■ Textabschnitt
☆ ☆ ☆

LiquidCenTi schrieb:


> Hast du ganz richtig erkannt.
> So sind menschen nunmal.
> Massentierhaltung und Tierquälerei verabscheuen alle, aber sind trotzdem nicht bereit mehr für ihr fleisch zu bezahlen.
> 
> ...


 
Da wir hier eh nur zu zweit sind, stört das vermutlich niemanden  

Jepp, Fleisch ist auch so ein Problem ...    Die armen Tierchen tun mir auch Leid, aber auf Fleisch will man auch nicht verzichten.  Aber ein etwas höherer Preis ist für mich in Ordnung, wenn sie dafür aus artgerechter Haltung kommen.   

Richtig abartig sind diese Massentierhaltungen, wo die Viecher sich schon lebend stapeln müssen.  Dann werden sie alle so wie sie sind in den Mixer gepackt, und das Resultat mit Geschmacksstoffen versetzt und zu irgendwas zusammengepappt.

☆ ☆ ☆

■ Aufgabenliste
1: Stimmen die folgenden Aussagen mit dem Forumsbeitrag überein? Antworte jeweils mit Ja oder Nein und zitiere wörtlich die Worte, die den Ausschlag geben.
(a) Im Forumsbeitrag wird ein etwas höherer Fleischpreis bei artgerechter Haltung als akzeptabel bezeichnet.
(b) Im Forumsbeitrag heißt es, man wolle ganz auf Fleisch verzichten.
(c) Laut dem zitierten Abschnitt im Forumsbeitrag sind alle bereit, mehr für ihr Fleisch zu bezahlen.
2: Welche Zeilen der Einträge enthalten das Wort „desert“? Zeige jede davon.

■ Einträge eines Datensatzes
☆ ☆ ☆

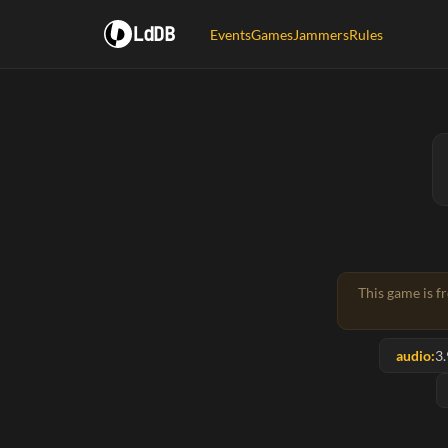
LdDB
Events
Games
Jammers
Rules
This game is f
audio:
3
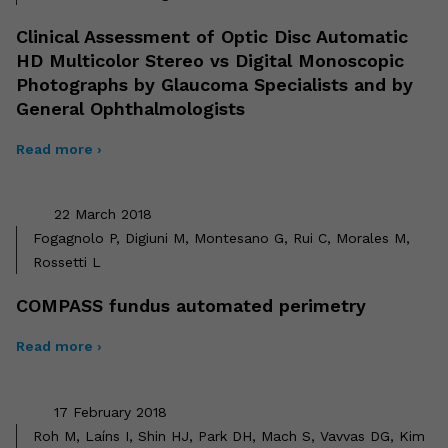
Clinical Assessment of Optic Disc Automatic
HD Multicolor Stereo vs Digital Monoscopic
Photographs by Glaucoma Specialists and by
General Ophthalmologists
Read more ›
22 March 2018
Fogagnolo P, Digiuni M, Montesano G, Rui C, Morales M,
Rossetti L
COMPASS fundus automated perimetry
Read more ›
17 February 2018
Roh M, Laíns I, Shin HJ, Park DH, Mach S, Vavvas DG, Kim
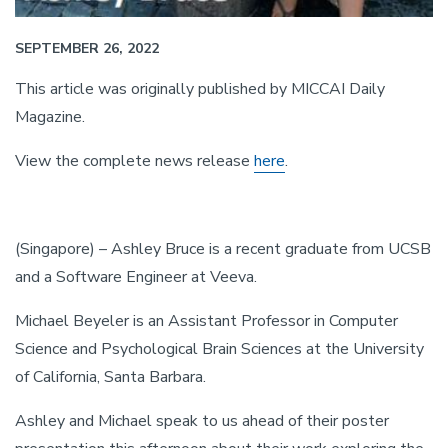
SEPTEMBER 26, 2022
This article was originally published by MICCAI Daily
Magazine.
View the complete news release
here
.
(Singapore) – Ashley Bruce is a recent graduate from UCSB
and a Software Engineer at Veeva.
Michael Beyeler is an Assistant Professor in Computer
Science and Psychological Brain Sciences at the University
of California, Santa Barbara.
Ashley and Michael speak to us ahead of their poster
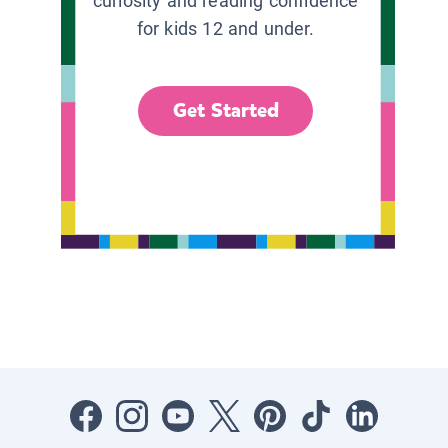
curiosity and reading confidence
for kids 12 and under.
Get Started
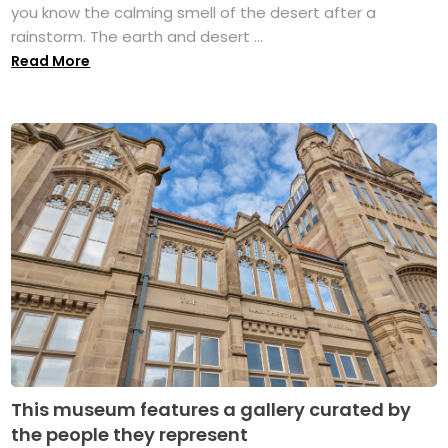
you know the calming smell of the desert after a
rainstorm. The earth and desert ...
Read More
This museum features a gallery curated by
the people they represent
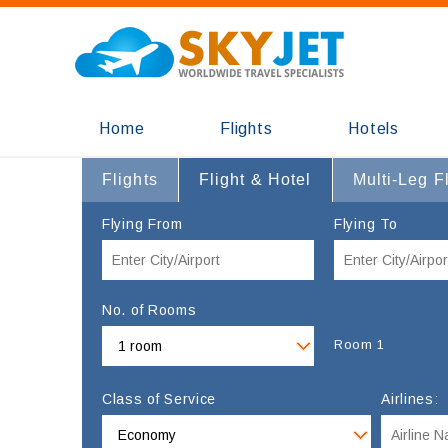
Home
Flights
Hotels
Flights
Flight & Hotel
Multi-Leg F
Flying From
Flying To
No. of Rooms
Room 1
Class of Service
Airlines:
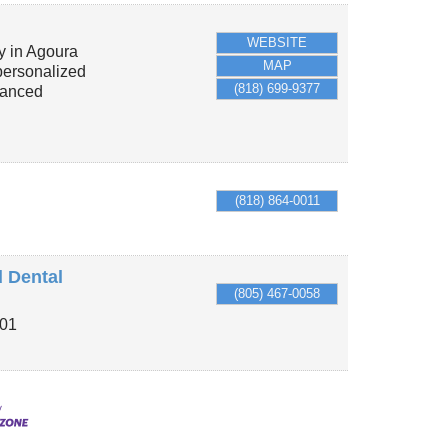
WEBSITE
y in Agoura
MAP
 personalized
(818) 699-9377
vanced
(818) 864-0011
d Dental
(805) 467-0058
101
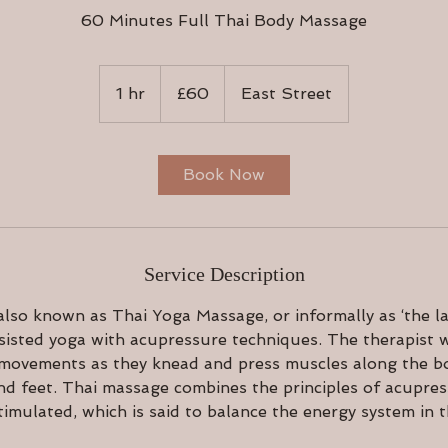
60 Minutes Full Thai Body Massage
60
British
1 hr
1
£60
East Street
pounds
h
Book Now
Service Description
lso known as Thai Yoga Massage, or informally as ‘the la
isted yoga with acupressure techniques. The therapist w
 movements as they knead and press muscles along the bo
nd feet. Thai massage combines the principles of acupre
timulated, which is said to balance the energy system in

☆ ☆ ☆

■ Lösungen
1:
(a) Ja: „Aber ein etwas höherer Preis ist für mich in Ordnung, wenn sie dafür aus artgerechter Haltung kommen.“
(b) Nein: „aber auf Fleisch will man auch nicht verzichten.“
(c) Nein: „aber sind trotzdem nicht bereit mehr für ihr fleisch zu bezahlen.“

2:
you know the calming smell of the desert after a
rainstorm. The earth and desert ...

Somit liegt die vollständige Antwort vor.